If you asked me what one thing I would like to change most about this site, it would undoubtedly be something so minuscule and tiny that the answer would be met with a Nelson Muntz-style laugh. A lot of the little things that have bugged me about this site over the last few months have been slowly ironed out and, as a result, it's working almost exactly the way I'd like it to. A rather exciting update to how search results are displayed will be released soon and, almost immediately thereafter, the next area that bugs me the most will be re-imagined: archives.
There are a lot of articles on this site. Perhaps too many. This is most clearly seen whenever someone visits the archives page and waits a full two seconds for all 273 kilobytes of HTML to download. It's far too big.

One way to resolve this little issue would be to delete the crap that "doesn't matter" anymore. This would sort of defeat the purpose of having an archive page as well as the core objectives behind the Noteworthy platform. The whole idea of Noteworthy is that people can have all of their content in a single location. Every blog post, Tweet, Facebook entry, Mixi post, IRC comment, photo, video, and meta object can fit inside of Noteworthy for future recollection.
So what's the solution?
I've been thinking about this for several months. Heck, I've been thinking about this longer than Noteworthy has existing. One of the many things that bugged me the most about WordPress was how slow the site would get whenever people pulled up the archives page. It took a solid 15 seconds despite having 8x the processing power and RAM that Noteworthy currently enjoys. However, despite the amount of time I've put into devising solutions, I've only devised a few that might be slightly workable.
The Bottomless Page
One of the options would be the "bottomless page" concept that is seen on many social sites like Twitter. As you get close to the bottom, another few months of archives would be added to the bottom and people can just keep on scrolling. Since Noteworthy is an API, this would be dead simple to implement. Robots would still be able to see every post in the sitemap XML file at the web root, and humans would get to see what they want to see ... hopefully.
I don't like this idea, though, as I don't like bottomless web pages. Of course it would be simple to make a button that people can push to load more archives, but this is still an inelegant solution.
Pagination
Just like the main page, navigation links can be added to the bottom of the content allowing people to load results for a particular year or, baring that, the next X results regardless of its time period. It's dead simple and could be done with minimal changes to the Noteworthy API and front-end system.

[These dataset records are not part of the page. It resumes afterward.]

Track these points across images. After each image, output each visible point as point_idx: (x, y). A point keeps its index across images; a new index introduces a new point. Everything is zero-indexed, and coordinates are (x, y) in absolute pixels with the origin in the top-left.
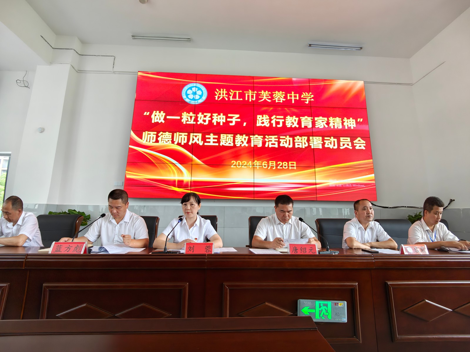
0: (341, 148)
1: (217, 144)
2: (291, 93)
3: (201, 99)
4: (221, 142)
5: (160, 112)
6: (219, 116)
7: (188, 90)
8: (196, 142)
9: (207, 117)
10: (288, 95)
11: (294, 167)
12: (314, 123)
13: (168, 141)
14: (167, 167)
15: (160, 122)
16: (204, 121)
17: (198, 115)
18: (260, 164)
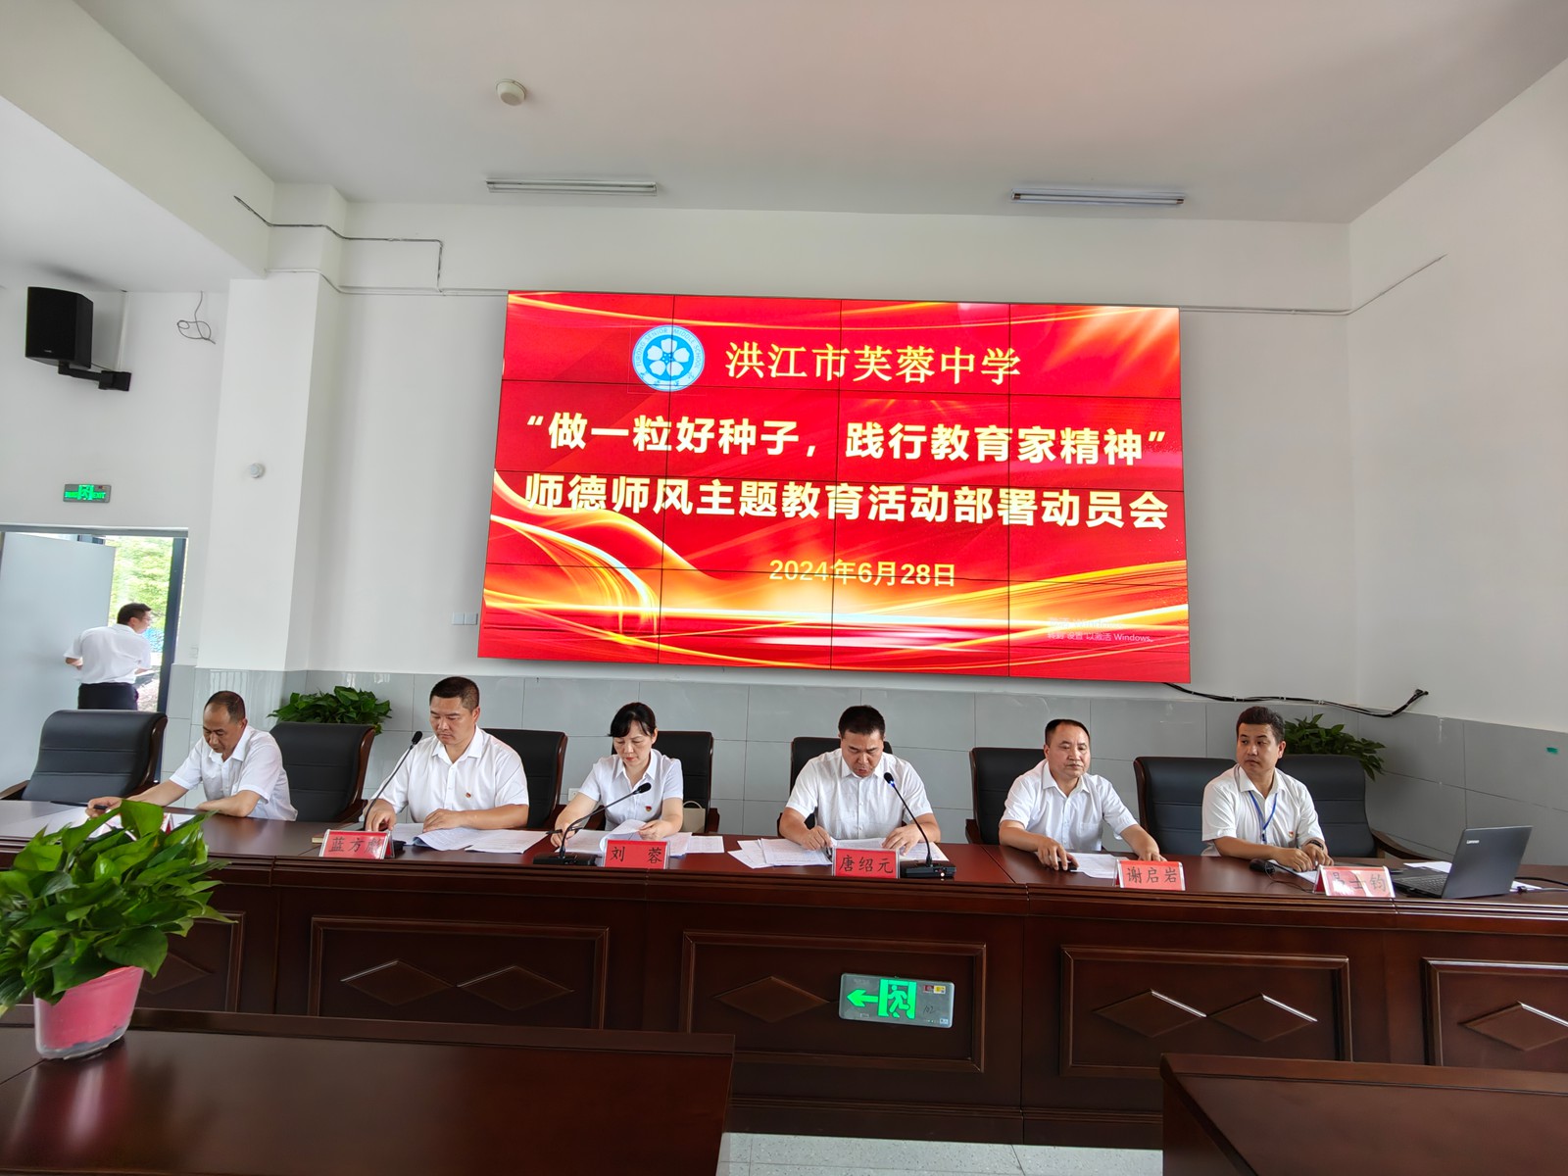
0: (1090, 524)
1: (731, 512)
2: (953, 353)
3: (686, 377)
4: (743, 505)
5: (572, 417)
6: (738, 428)
7: (649, 347)
8: (672, 506)
9: (705, 430)
10: (944, 357)
11: (948, 579)
12: (1014, 445)
13: (597, 501)
14: (595, 578)
15: (572, 446)
16: (696, 442)
17: (679, 425)
18: (852, 570)
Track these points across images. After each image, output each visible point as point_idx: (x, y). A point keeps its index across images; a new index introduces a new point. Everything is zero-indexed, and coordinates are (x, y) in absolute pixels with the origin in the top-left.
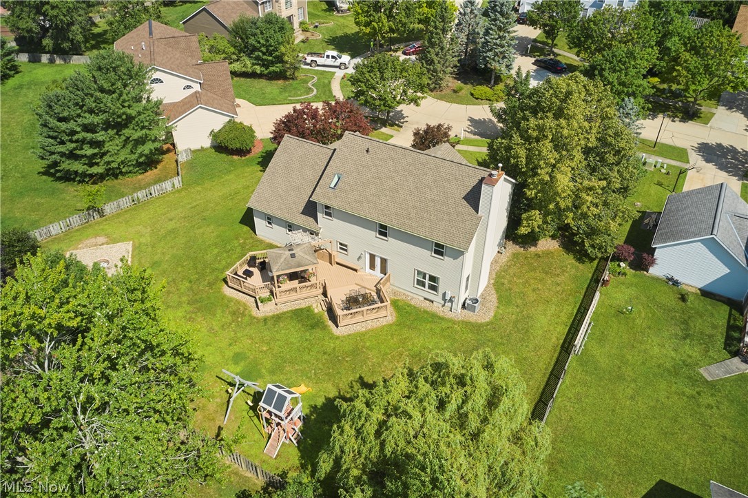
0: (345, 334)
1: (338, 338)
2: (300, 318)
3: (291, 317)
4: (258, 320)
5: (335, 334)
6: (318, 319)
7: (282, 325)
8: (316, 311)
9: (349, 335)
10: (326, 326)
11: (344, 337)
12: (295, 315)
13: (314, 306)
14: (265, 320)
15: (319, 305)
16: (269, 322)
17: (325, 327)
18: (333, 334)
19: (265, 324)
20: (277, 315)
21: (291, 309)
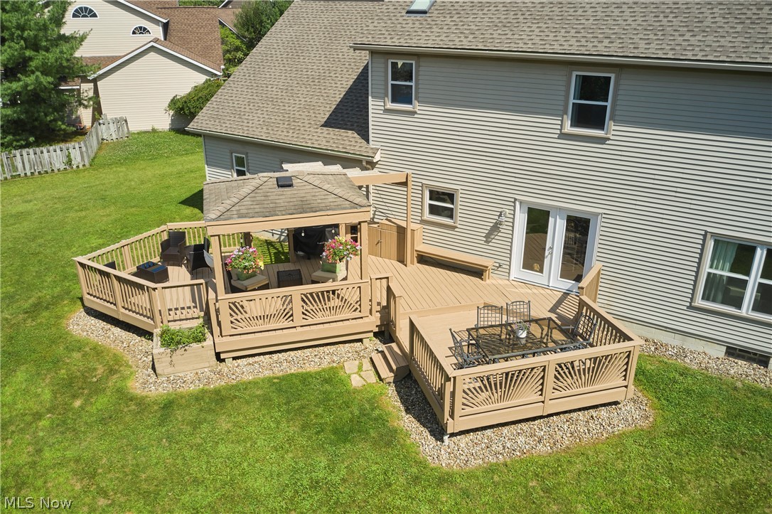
0: (475, 463)
1: (444, 480)
2: (296, 405)
3: (266, 401)
4: (142, 404)
5: (433, 463)
6: (362, 409)
7: (224, 424)
8: (356, 382)
9: (491, 470)
10: (394, 433)
11: (471, 475)
12: (280, 390)
13: (351, 367)
14: (168, 406)
15: (367, 365)
16: (179, 414)
17: (389, 438)
18: (421, 464)
19: (163, 421)
20: (217, 392)
21: (268, 373)
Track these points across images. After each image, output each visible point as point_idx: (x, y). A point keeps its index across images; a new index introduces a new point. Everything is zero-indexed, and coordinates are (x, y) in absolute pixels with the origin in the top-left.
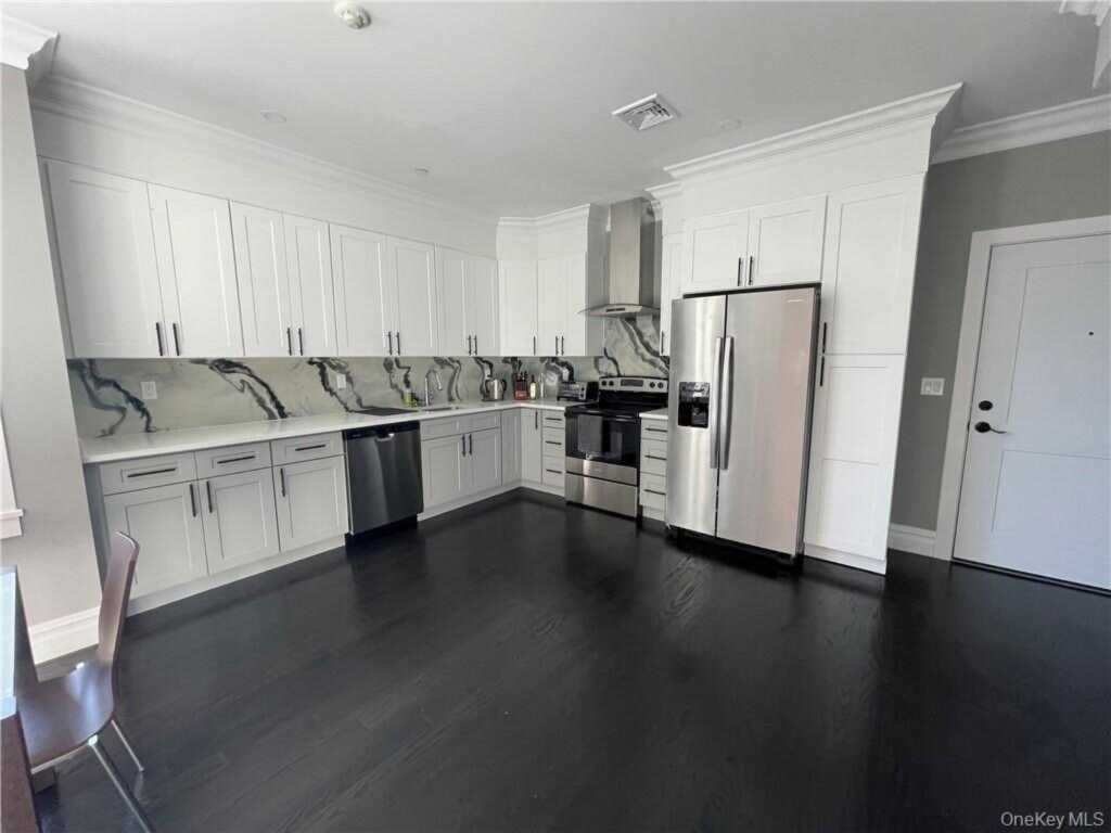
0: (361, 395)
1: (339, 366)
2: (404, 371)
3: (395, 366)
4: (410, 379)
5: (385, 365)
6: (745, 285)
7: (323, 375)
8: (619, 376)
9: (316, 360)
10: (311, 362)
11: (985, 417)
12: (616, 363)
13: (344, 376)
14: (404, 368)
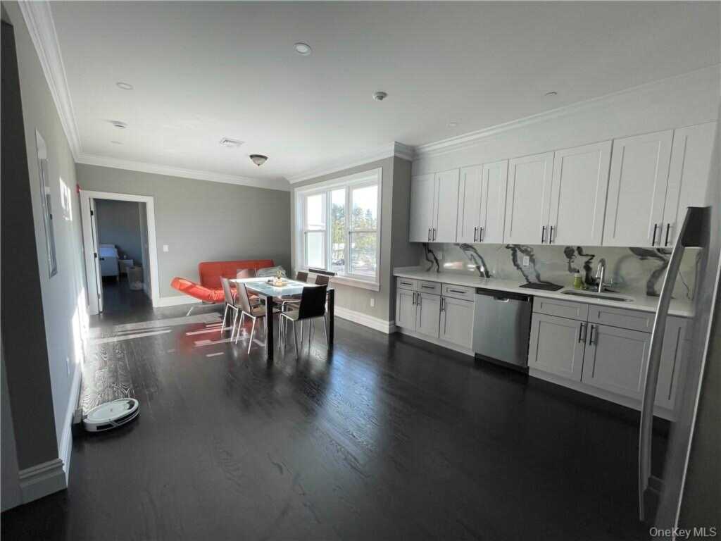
0: (540, 272)
1: (526, 251)
2: (586, 259)
3: (576, 253)
4: (592, 266)
5: (565, 252)
7: (514, 255)
9: (511, 246)
10: (508, 247)
13: (528, 258)
14: (587, 255)
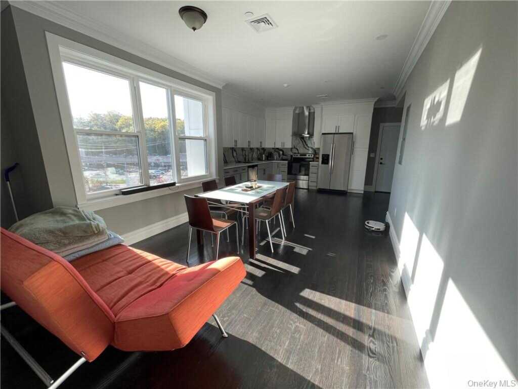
6: (337, 132)
8: (298, 153)
11: (381, 161)
12: (298, 150)
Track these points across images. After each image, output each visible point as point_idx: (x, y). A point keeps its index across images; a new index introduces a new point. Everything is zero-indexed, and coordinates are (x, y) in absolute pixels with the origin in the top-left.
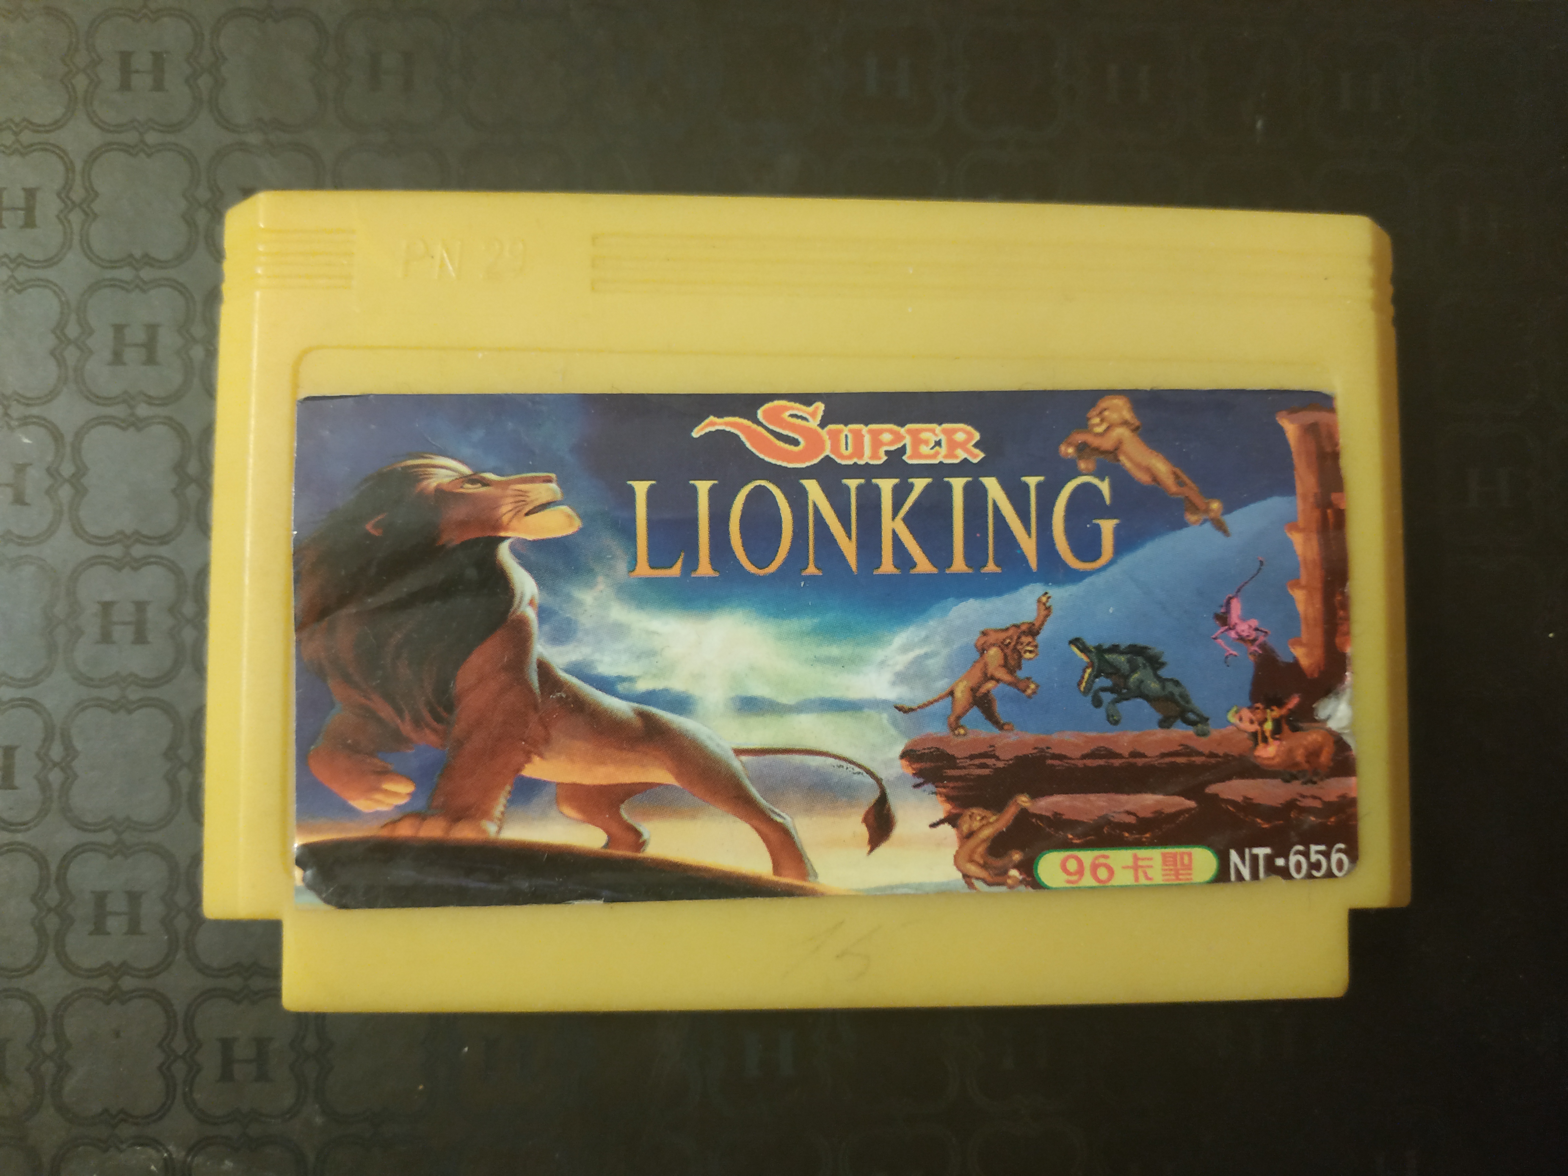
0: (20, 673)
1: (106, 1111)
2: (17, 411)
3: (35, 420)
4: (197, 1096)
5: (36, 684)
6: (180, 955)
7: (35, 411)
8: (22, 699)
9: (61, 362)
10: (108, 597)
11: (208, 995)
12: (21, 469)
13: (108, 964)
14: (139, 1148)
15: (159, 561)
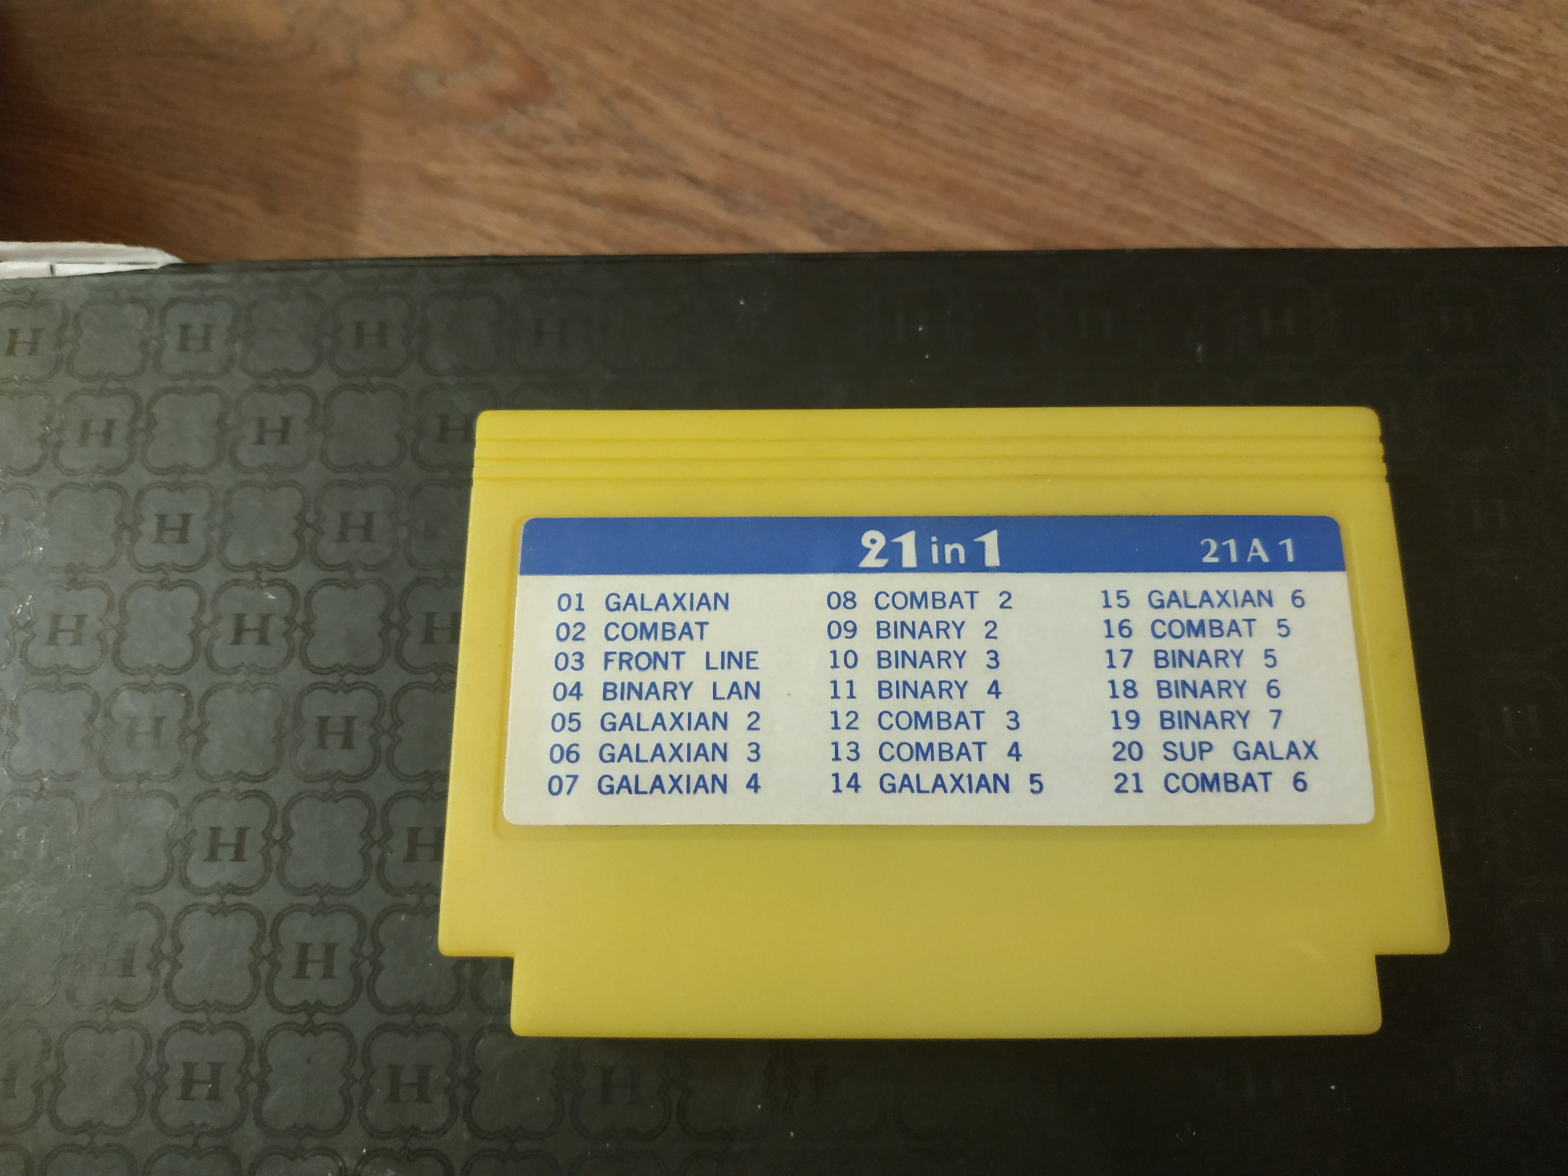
0: (255, 770)
1: (295, 1125)
2: (266, 575)
3: (280, 582)
4: (369, 1114)
5: (266, 779)
6: (363, 995)
7: (280, 575)
8: (254, 791)
9: (300, 538)
10: (325, 713)
11: (382, 1029)
12: (265, 619)
13: (306, 1003)
14: (319, 1157)
15: (365, 686)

I don't like this idea either. It's too simple. It's so simple that it's stupid.
NEXT!
Ditch the Archives and Use Interactive Search
This is exactly what it sounds like. How many people actually come to the archives pages to look for something? If somebody does happen to land on the page, they Ctrl+F and type in the stuff they want to find. Either that, or they use the search box to find the relevant posts and Tweets1. Why force people to load so much data for no reason when the next level of site search, something that will be damned hard to implement on other publishing platforms, is about to be released?
It's a valid question, but doesn't really solve the problem. I know there are many people who do land on the archives page and spend at least a minute scrolling through the titles. Not many, but enough to warrant putting the time into a decent re-imagining of how archives pages can be organized.
A Sliding Timeline?
The Sliding Timeline is something I've considered time and again, but I'm sure it's been done elsewhere. It would basically be little more than a slide bar with "1979" sitting on the left and "Now" on the right. People could slide their way through dynamically-created montage of existing content. Would it be easy to find stuff? I don't think so. Would it be cool? Maybe for about 15 seconds.
Not worth the development time2.
The Solution?
Your guess is as good as mine. The more data that goes on this site the more complex any solution might be. At the moment the Archives page shows just blog posts, but this isn't permanent. One thing is for certain, though; when I do determine a decent solution to the archives problem, it's going to be hard as heck to make but smooth as silk to use3.